ACTIVITY ▸
Print every record below exactly as written.

Segment Start: RECORDED INFORMATION

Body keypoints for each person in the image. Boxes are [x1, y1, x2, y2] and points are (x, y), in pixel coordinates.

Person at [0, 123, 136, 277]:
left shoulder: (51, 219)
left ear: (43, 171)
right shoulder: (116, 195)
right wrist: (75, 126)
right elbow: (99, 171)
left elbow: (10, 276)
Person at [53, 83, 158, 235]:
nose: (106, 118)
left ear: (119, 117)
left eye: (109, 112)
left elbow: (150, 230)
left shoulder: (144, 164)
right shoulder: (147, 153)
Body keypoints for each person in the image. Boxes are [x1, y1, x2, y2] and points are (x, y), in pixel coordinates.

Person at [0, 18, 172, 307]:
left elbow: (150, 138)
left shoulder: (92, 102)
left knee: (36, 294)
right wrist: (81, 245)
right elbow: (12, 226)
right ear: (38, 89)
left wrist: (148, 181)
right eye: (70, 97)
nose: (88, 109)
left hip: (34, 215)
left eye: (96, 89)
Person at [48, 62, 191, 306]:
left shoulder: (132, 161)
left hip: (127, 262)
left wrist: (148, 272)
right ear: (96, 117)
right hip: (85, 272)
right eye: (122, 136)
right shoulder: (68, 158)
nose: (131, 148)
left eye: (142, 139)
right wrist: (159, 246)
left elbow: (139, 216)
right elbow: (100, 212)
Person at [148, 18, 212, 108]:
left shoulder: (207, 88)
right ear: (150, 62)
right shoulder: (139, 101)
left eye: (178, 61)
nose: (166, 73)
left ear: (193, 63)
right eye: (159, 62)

Segment End: RECORDED INFORMATION

YOUR RESPONSE ▸
Body keypoints for each person in the image. Boxes are [x1, y1, x2, y2] and points are (x, y), in pixel coordinates.

Person at [0, 123, 136, 277]:
left shoulder: (51, 219)
left ear: (43, 171)
right shoulder: (116, 195)
right wrist: (75, 126)
right elbow: (99, 171)
left elbow: (10, 276)
Person at [53, 83, 158, 235]:
nose: (106, 118)
left ear: (119, 117)
left eye: (109, 112)
left elbow: (150, 230)
left shoulder: (144, 164)
right shoulder: (147, 153)
Body keypoints for each person in the image. Boxes are [x1, y1, x2, y2] and points are (x, y), in pixel coordinates.

Person at [0, 18, 172, 307]:
left elbow: (150, 138)
left shoulder: (92, 102)
left knee: (36, 294)
right wrist: (81, 245)
right elbow: (12, 226)
right ear: (38, 89)
left wrist: (148, 181)
right eye: (70, 97)
nose: (88, 109)
left hip: (34, 215)
left eye: (96, 89)
Person at [48, 62, 191, 306]:
left shoulder: (132, 161)
left hip: (127, 262)
left wrist: (148, 272)
right ear: (96, 117)
right hip: (85, 272)
right eye: (122, 136)
right shoulder: (68, 158)
nose: (131, 148)
left eye: (142, 139)
right wrist: (159, 246)
left elbow: (139, 216)
right elbow: (100, 212)
Person at [148, 18, 212, 108]:
left shoulder: (207, 88)
right ear: (150, 62)
right shoulder: (139, 101)
left eye: (178, 61)
nose: (166, 73)
left ear: (193, 63)
right eye: (159, 62)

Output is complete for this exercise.